Keywords

1 Introduction

Biometric systems are essentially pattern recognition systems which operate by acquiring biometric data from an individual. Instead of the use of passwords and PIN codes which can be forgotten or stolen or using signatures which can be easily forged, body characteristics such as voice, face, fingerprints and gait have been considered as discriminative features which cannot be easily stolen or forged [1]. Human relationships are essentially based on communication between individuals. The speech in both its written and spoken form supports all aspects of human interactions. In fact, individuals can communicate with one another employing only the human vocal apparatus. Hence, the acoustic signal of human speech carries not only what is being said but also embodies individual characteristics of the speaker such as speaking styles, the speaker specific characteristics and emotions, the speaker accent, the state of health of the speaker, transmission channel properties,…etc. Every person possesses a unique voice and even when the same person says the same words, the resulting sounds can’t be identical. Among the important directions in speech analysis research we find the field of speaker recognition. This domain has received much attention from the scientific community since many years up to the present day. Indeed, the most used in society and least importunate biometric measure is that of human speech.

In this article, we refer to speaker recognition systems which utilize human speech to recognize an individual [2]. In the past decade, numerous speaker recognition algorithms have been developed in literature [3]. However, the performances of these speaker recognition systems have usually been drastically degraded when limited data are presented.

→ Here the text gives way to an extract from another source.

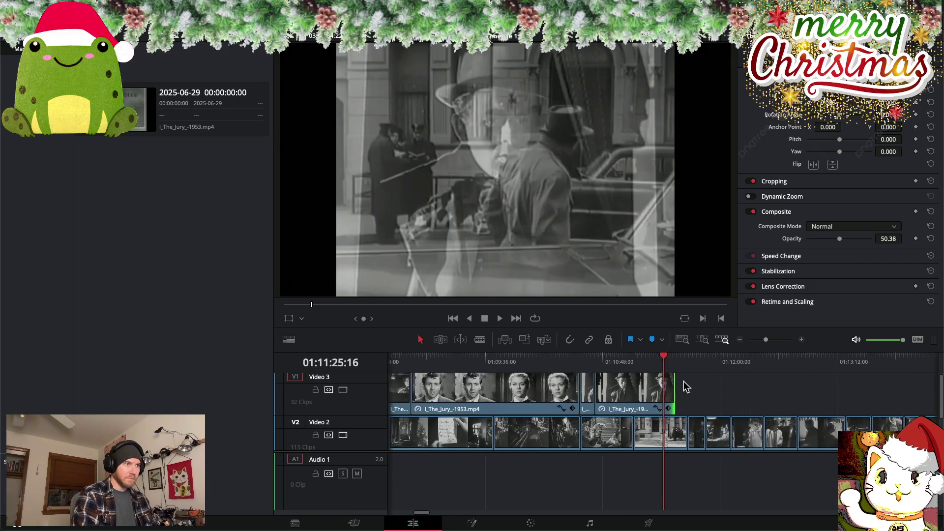
pyautogui.scroll(-2, 683, 382)
pyautogui.scroll(-2, 684, 381)
pyautogui.scroll(-2, 684, 382)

To decrease the problem of speaker recognition based on short utterances, this article introduces a new robust speaker recognition system, which is based on new cepstral features combining between the well known state of the art Mel Frequency Cepstral Coefficients (MFCC) [3, 22] together with new robust features called Power Normalized Cepstral coefficients (PNCC) that proves to be lately efficient and successful for speech and speaker recognition applications [31,32,33,34]. We evaluate the effectiveness of these combined features on speakers taken from TIMIT [16] and VoxCeleb2 [15] databases.

The rest of this paper is organized as follows. In Sect. 2, Support Vector Machines technique is explained, Sect. 3 describe related works in speaker recognition field and explain the utility of the proposed approach, experimental protocol is presented in Sect. 4, Experimental results are demonstrated in Sect. 5 and conclusions are drawn in Sect. 6.

2 Support Vector Machines

2.1 Linear Support Vector Machines

An SVM is a classifier based on hyperplane separators. Considering the problem of separating a set of m training vectors S = {{(xi, yi)}, where xi \( \in \) Rn is a vector of features, yi \( \in \) {1, −1} is a class label and i = {1,…,m}, into two different classes, with a separating hyperplane having the following equation:

$$ {\text{wx}}\, + \,{\text{b }}\, = \, \, 0 $$
(1)

This hyperplane must maximize the margin, that’s why it should satisfy the following conditions:

$$ y_{i} (\omega .x_{i} )\, + \,b_{{}} \ge \, +1\forall i \in \left\{ {1, \ldots ,\left. m \right\}} \right. $$
(2)

The best separating hyperplane must maximize the margin M given by the equation:

$$ M\, = \,\frac{2}{\left\| \omega \right\|} $$
(3)

In fact, the optimal hyperplane is the one that minimizes:

$$ \phi (\omega )\, = \,\frac{1}{2}\omega .\omega $$
(4)

2.2 Non-linear Support Vector Machines

When the set of training vectors of two classes are non-linearly separable, Cortes and Vapnik [8] use new variables \( \xi_{i}^{{}} \) to measure the miss-classification errors, with \( \xi_{i}^{{}} \) >= 0.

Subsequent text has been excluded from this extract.